An ausgewählten Kreuzungen dürfen Radfahrer in Leipzig zukünftig über rote Ampeln fahren. Kritische Stimmen warnen vor Unfällen und befürchten »Anarchie auf den Straßen«. Stimmt das?
Werden Leipzigs Straßen fortan im Chaos versinken? Immerhin dürfen Radfahrer an ausgewählten Kreuzungen zukünftig auch bei rotem Ampellicht rechts abbiegen. Untersuchungen im Rahmen eines bundesweiten Pilotversuchs der Bundesanstalt für Straßenwesen sollen zeigen, ob so der Verkehrsfluss erhöht werden kann, ohne die Sicherheit zu beeinträchtigen. In einer kurzfristigen Umfrage der LVZ erklärten mehr als 3.600 Leser diese Idee für »Quatsch«, in sozialen Medien wird bereits spekuliert, wieviele Verletzte die Neuregelung zur Folge haben werde. Demnach seien »noch mehr Chaos und Unfälle« abzusehen.

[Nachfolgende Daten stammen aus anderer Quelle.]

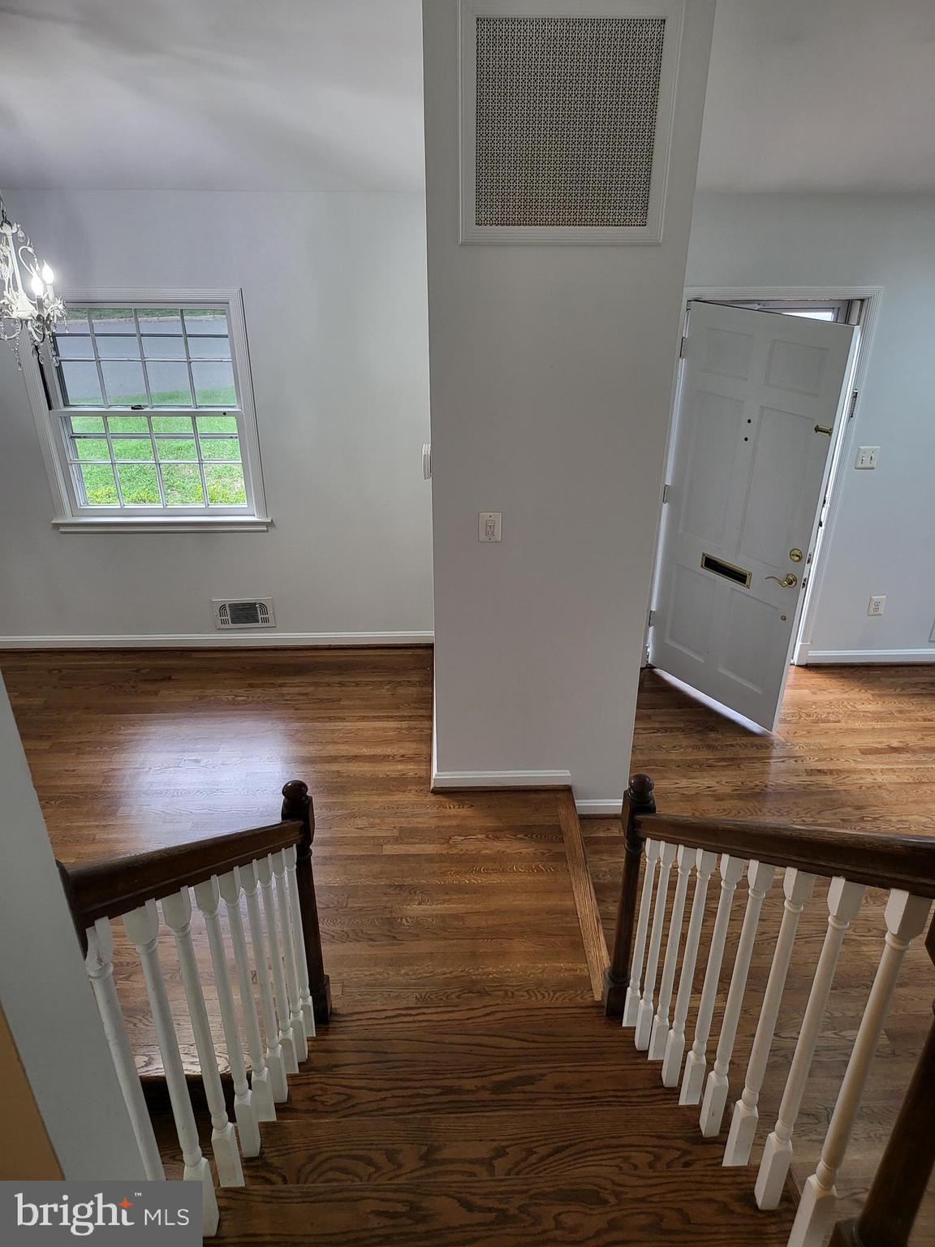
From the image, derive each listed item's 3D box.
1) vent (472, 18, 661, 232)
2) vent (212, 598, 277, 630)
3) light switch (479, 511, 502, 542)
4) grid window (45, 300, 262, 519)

Setzt sich hier wirklich die Anarchie auf den Radwegen der Stadt durch? Und muss man nun überall in der Stadt damit rechnen, von Horden ungebremster Radfahrer über den Haufen gefahren zu werden? Auch wenn die Meldung über die neuen Schilder bundesweit Schlagzeilen machte, reden wir in Leipzig von gerade einmal drei Kreuzungen, an denen die Regelung zukünftig gelten soll. An zweien dieser Kreuzungen in der Südvorstadt – Karl-Liebknecht-Straße/Shakespearestraße und Karl-Liebknecht-Straße/Riemannstraße – finden sich aktuell bereits grüne Pfeile für alle Verkehrsteilnehmer; anscheinend wurde die Verkehrslage dort in der Vergangenheit bereits als entsprechend entspannt eingeschätzt, um dies zu rechtfertigen. Am dritten Versuchsort, der Einmündung einer rund 100 Meter langen Nebenstraße, müssen Radler erst seit der Renovierung der Wurzner Straße überhaupt auf eine Ampel achten – bevor sie nach rechts auf den neu angelegten Radstreifen abbiegen können.
Was auf den ersten Blick für so manchen Skeptiker anmutet, als würden in der gesamten Stadt fortan Verkehrsregeln für Radfahrer ausgesetzt, ist genauer betrachtet das Gegenteil von Anarchie. Schließlich wird durch das neue Zusatzschild gewissermaßen Rechtssicherheit für alle Radfahrenden geschaffen, die schon vorher kein Risiko darin sahen, unter solchen Bedingungen ungeachtet von Ampelzeichen rechts abzubiegen.
Auch wenn aktuell noch keines der neuen Schilder montiert ist, könnte es also einen Hauch von Sorglosigkeit und Pariser Leichtigkeit mit sich bringen, der fortan an ganzen drei Kreuzungen der Stadt zu spüren sein wird. In der französischen Hauptstadt wurde die Regelung übrigens bereits vor knapp sieben Jahren getestet, 2015 wurden dann alle geeigneten Ampeln der Stadt mit entsprechenden Schildern ausgestattet. In einigen Fällen ist es Radlern dort auch erlaubt, trotz roter Ampel weiter geradeaus zu fahren.